### Data for this exercise
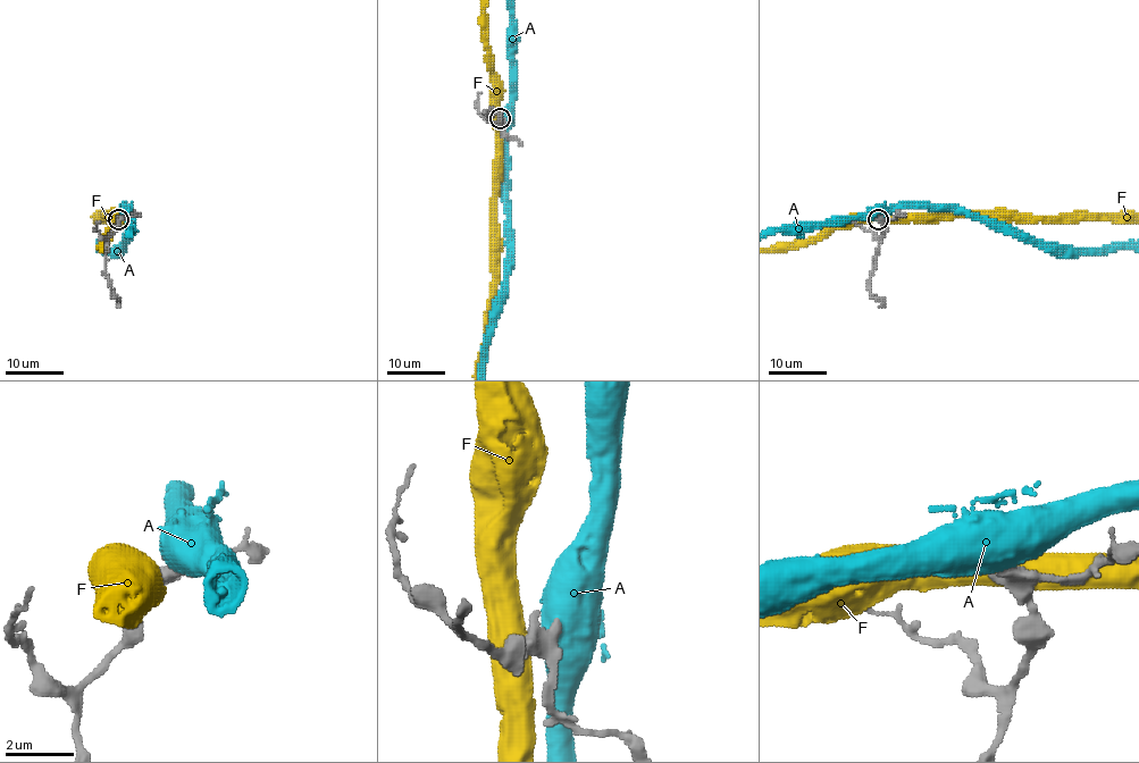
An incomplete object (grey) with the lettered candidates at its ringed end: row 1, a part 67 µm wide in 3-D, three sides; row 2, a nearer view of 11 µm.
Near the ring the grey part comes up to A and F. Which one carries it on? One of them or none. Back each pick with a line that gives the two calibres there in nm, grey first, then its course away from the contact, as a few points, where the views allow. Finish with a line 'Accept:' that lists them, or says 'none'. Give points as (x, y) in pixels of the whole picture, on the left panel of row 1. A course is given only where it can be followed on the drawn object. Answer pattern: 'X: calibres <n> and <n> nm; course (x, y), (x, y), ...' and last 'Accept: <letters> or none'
Accept: none

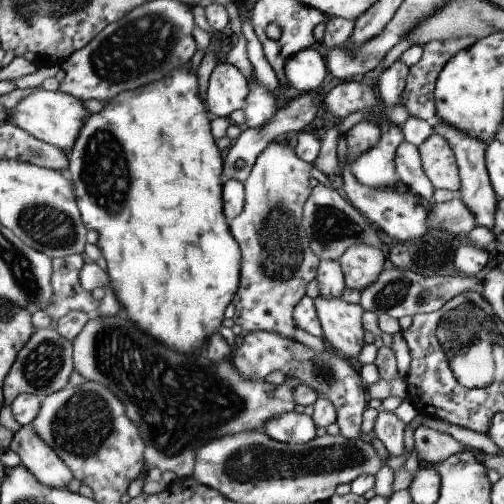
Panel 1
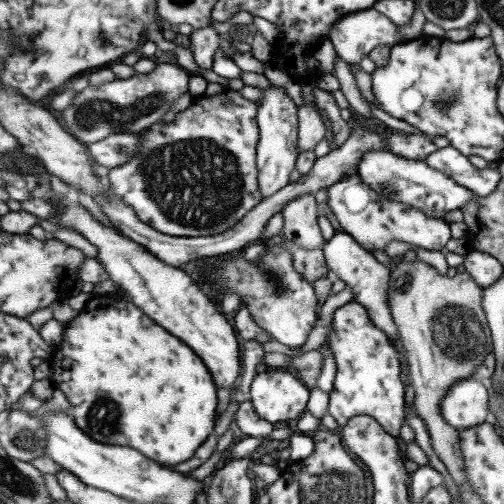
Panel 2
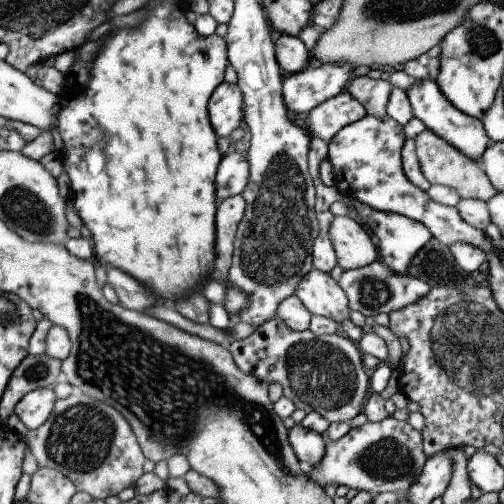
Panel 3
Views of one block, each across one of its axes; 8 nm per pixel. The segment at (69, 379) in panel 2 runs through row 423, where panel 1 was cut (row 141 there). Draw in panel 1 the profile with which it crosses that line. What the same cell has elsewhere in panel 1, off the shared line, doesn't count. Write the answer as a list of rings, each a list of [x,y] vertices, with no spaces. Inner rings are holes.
[[[183,64],[173,70],[171,76],[165,76],[151,86],[141,86],[141,90],[125,90],[121,92],[113,102],[105,104],[101,112],[87,118],[83,124],[83,130],[79,134],[79,142],[75,142],[73,152],[69,152],[69,172],[71,180],[75,184],[75,196],[79,198],[79,210],[83,212],[83,224],[87,230],[97,232],[97,248],[103,252],[103,258],[107,258],[107,272],[111,276],[111,286],[115,294],[119,296],[121,304],[129,310],[127,318],[133,318],[143,326],[145,332],[149,332],[153,338],[163,340],[169,348],[175,348],[177,352],[197,352],[205,346],[205,340],[223,328],[223,320],[233,312],[233,298],[239,290],[241,280],[241,250],[239,242],[235,242],[229,224],[223,214],[223,168],[225,168],[225,152],[219,150],[215,142],[213,132],[213,116],[207,108],[207,100],[201,100],[199,90],[199,78],[197,70],[191,68],[191,64]]]

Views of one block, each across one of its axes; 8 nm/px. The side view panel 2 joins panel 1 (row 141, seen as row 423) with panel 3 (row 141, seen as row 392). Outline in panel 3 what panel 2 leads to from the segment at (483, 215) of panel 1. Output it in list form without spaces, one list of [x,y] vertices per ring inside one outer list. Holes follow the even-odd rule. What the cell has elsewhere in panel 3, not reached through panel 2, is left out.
[[[431,78],[427,80],[417,80],[413,82],[407,90],[407,96],[409,96],[409,102],[411,106],[415,108],[415,116],[431,130],[435,132],[435,136],[447,140],[447,144],[451,144],[453,148],[459,148],[459,152],[463,152],[467,158],[473,158],[475,162],[481,162],[481,156],[487,148],[487,136],[483,132],[483,126],[477,118],[471,118],[459,110],[455,110],[449,102],[447,102],[447,96],[443,96],[443,92],[439,92],[439,84],[435,84]]]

### Task description
What you output should match the records line for line, minus the pictures.

### Result
An incomplete object (grey) with the lettered candidates at its ringed end: row 1, a part 67 µm wide in 3-D, three sides; row 2, a nearer view of 11 µm.
Near the ring the grey part comes up to A and F. Which one carries it on? One of them or none. Back each pick with a line that gives the two calibres there in nm, grey first, then its course away from the contact, as a few points, where the views allow. Finish with a line 'Accept:' that lists them, or says 'none'. Give points as (x, y) in pixels of the whole picture, on the left panel of row 1. A course is given only where it can be followed on the drawn object. Answer pattern: 'X: calibres <n> and <n> nm; course (x, y), (x, y), ...' and last 'Accept: <letters> or none'
Accept: none

Panel 1
Panel 2
Panel 3
Views of one block, each across one of its axes; 8 nm per pixel. The segment at (69, 379) in panel 2 runs through row 423, where panel 1 was cut (row 141 there). Draw in panel 1 the profile with which it crosses that line. What the same cell has elsewhere in panel 1, off the shared line, doesn't count. Write the answer as a list of rings, each a list of [x,y] vertices, with no spaces. Inner rings are holes.
[[[183,64],[173,70],[171,76],[165,76],[151,86],[141,86],[141,90],[125,90],[121,92],[113,102],[105,104],[101,112],[87,118],[83,124],[83,130],[79,134],[79,142],[75,142],[73,152],[69,152],[69,172],[71,180],[75,184],[75,196],[79,198],[79,210],[83,212],[83,224],[87,230],[97,232],[97,248],[103,252],[103,258],[107,258],[107,272],[111,276],[111,286],[115,294],[119,296],[121,304],[129,310],[127,318],[133,318],[143,326],[145,332],[149,332],[153,338],[163,340],[169,348],[175,348],[177,352],[197,352],[205,346],[205,340],[223,328],[223,320],[233,312],[233,298],[239,290],[241,280],[241,250],[239,242],[235,242],[229,224],[223,214],[223,168],[225,168],[225,152],[219,150],[215,142],[213,132],[213,116],[207,108],[207,100],[201,100],[199,90],[199,78],[197,70],[191,68],[191,64]]]

Views of one block, each across one of its axes; 8 nm/px. The side view panel 2 joins panel 1 (row 141, seen as row 423) with panel 3 (row 141, seen as row 392). Outline in panel 3 what panel 2 leads to from the segment at (483, 215) of panel 1. Output it in list form without spaces, one list of [x,y] vertices per ring inside one outer list. Holes follow the even-odd rule. What the cell has elsewhere in panel 3, not reached through panel 2, is left out.
[[[431,78],[427,80],[417,80],[413,82],[407,90],[407,96],[409,96],[409,102],[411,106],[415,108],[415,116],[431,130],[435,132],[435,136],[447,140],[447,144],[451,144],[453,148],[459,148],[459,152],[463,152],[467,158],[473,158],[475,162],[481,162],[481,156],[487,148],[487,136],[483,132],[483,126],[477,118],[471,118],[459,110],[455,110],[449,102],[447,102],[447,96],[443,96],[443,92],[439,92],[439,84],[435,84]]]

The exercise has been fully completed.